▶ _Text segment_
A Dead Parrot

In Part 2 of The Blue Bacillus: An Anatomy of the Liberals’ toxic DNA, the focus shifts to the arithmetic of decline, to borrow a John Howard phrase—and the numbers are shocking. When voters see through the Liberal Party’s facade of serving the “forgotten people” to its unswerving fealty to the business class, outwitted, outmoded, and out of arguments, the party doubles down on negativity, setting themselves up for continuing defeat by the Teals who offer action on climate, integrity, environment, and gender equity; issues the Liberals have openly mocked, sabotaged, trivialised, and denied.

The Liberal Party isn’t just shagged out, to quote the Monty Python sketch. It’s a dead parrot. The only question is who will bury it, and what will rise from its grave. This is the story of a party that once governed a continent, now reduced to 18 MPs, outflanked by the far right, abandoned by women and urban voters, and humiliated by a wave of Teal independents who exposed its hollow core.

▶ _Recorded information_
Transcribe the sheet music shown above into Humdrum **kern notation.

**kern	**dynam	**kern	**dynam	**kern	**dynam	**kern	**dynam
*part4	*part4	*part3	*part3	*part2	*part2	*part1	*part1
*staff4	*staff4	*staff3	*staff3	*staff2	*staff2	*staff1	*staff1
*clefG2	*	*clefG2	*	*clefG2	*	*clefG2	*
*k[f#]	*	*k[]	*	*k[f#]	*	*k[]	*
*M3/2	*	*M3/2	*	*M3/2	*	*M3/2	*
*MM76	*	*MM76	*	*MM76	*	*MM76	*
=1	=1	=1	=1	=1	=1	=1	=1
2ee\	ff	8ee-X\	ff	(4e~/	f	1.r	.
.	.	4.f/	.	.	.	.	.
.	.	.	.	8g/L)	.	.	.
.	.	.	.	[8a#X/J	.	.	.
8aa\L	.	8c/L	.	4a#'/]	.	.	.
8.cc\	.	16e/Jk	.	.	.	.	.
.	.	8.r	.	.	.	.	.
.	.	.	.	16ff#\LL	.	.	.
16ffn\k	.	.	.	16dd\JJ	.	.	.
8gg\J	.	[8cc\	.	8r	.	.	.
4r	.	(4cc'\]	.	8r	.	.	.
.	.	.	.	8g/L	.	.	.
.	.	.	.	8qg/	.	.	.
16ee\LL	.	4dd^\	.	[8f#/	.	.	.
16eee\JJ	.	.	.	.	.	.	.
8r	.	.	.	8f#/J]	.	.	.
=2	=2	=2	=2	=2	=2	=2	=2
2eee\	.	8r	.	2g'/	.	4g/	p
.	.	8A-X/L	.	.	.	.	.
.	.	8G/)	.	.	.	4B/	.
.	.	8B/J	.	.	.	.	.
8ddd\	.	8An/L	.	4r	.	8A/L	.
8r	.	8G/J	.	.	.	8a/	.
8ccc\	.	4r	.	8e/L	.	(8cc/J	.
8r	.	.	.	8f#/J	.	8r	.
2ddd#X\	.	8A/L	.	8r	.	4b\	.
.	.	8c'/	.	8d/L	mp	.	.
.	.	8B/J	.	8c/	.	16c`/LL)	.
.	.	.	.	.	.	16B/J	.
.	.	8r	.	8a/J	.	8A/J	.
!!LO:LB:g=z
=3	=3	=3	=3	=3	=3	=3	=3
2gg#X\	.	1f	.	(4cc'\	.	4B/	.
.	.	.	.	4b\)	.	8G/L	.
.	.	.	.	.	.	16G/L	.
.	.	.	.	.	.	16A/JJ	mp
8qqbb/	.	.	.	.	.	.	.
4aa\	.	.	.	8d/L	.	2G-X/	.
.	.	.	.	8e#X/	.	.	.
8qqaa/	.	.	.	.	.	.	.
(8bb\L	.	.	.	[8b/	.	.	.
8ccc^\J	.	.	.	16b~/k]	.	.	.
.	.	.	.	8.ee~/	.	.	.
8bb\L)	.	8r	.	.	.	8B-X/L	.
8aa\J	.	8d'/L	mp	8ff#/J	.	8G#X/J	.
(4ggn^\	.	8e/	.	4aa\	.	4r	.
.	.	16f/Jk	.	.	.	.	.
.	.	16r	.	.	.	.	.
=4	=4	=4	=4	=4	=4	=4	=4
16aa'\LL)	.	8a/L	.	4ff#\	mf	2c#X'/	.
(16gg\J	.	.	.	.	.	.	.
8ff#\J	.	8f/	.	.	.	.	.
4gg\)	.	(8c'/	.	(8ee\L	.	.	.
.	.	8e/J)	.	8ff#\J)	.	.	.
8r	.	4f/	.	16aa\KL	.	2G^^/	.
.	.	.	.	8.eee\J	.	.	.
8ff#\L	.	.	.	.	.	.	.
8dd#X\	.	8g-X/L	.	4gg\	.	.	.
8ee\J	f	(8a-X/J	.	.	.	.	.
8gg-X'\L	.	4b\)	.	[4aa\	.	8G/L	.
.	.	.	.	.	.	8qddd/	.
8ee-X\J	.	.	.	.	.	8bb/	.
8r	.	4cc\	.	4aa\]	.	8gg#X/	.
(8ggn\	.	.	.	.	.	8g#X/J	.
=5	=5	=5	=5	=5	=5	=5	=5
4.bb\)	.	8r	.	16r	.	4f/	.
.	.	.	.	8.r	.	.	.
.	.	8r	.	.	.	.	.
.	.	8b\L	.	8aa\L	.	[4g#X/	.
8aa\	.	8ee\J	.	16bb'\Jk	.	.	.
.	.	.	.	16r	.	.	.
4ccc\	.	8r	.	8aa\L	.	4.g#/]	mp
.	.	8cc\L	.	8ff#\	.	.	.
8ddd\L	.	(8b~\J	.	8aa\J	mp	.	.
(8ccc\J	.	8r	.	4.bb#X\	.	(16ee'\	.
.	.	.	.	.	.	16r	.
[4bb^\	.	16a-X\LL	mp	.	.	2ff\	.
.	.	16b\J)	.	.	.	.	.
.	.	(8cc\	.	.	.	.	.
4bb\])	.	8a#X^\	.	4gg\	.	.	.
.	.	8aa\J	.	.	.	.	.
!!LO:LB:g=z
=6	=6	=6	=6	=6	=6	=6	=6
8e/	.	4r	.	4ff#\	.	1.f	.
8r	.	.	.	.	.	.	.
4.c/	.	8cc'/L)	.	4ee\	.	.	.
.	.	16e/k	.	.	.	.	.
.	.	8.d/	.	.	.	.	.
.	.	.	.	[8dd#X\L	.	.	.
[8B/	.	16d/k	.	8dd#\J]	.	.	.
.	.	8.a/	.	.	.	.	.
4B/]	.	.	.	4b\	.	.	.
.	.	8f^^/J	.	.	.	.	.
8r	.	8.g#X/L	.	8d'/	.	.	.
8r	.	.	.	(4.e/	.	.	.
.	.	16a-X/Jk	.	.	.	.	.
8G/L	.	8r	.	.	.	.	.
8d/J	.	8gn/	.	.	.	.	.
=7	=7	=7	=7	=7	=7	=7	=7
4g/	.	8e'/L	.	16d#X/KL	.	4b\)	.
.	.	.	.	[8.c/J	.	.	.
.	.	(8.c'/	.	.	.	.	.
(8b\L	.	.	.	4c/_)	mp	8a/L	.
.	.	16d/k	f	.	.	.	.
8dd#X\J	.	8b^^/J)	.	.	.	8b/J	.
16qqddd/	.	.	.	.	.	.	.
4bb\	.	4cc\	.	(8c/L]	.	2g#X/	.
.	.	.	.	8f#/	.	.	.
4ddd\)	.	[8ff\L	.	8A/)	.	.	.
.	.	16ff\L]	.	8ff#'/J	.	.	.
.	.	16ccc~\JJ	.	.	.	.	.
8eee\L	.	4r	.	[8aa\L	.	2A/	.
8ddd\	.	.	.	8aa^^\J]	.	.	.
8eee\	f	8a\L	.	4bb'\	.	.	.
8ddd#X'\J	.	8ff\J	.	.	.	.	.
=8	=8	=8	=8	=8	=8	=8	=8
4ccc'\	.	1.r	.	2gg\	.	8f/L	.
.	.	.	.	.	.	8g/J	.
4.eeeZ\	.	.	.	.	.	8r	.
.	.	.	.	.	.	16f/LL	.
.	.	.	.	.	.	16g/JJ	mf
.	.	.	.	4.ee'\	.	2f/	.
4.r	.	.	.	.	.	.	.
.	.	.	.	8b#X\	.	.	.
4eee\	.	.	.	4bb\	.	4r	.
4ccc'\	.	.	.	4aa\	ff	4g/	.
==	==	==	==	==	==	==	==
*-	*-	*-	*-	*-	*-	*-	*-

▶ _Exercise requirements_
1/ Update the passage on the Liberal Party by rewriting it starting with "In Part 2 of The" and going on through "trivialised, and denied.", with "Teals" replaced by "Teal independents".
2/ Name every issue that the passage on the Liberal Party says the Teals offer action on.
3/ According to the passage on the Liberal Party, how many MPs has the party been reduced to?
The lines above stand apart from the passage on the Liberal Party and are separate material.

▶ _Per-task outputs_
1/
In Part 2 of The Blue Bacillus: An Anatomy of the Liberals’ toxic DNA, the focus shifts to the arithmetic of decline, to borrow a John Howard phrase—and the numbers are shocking. When voters see through the Liberal Party’s facade of serving the “forgotten people” to its unswerving fealty to the business class, outwitted, outmoded, and out of arguments, the party doubles down on negativity, setting themselves up for continuing defeat by the Teal independents who offer action on climate, integrity, environment, and gender equity; issues the Liberals have openly mocked, sabotaged, trivialised, and denied.

2/ Climate, integrity, environment, and gender equity.

3/ 18 MPs.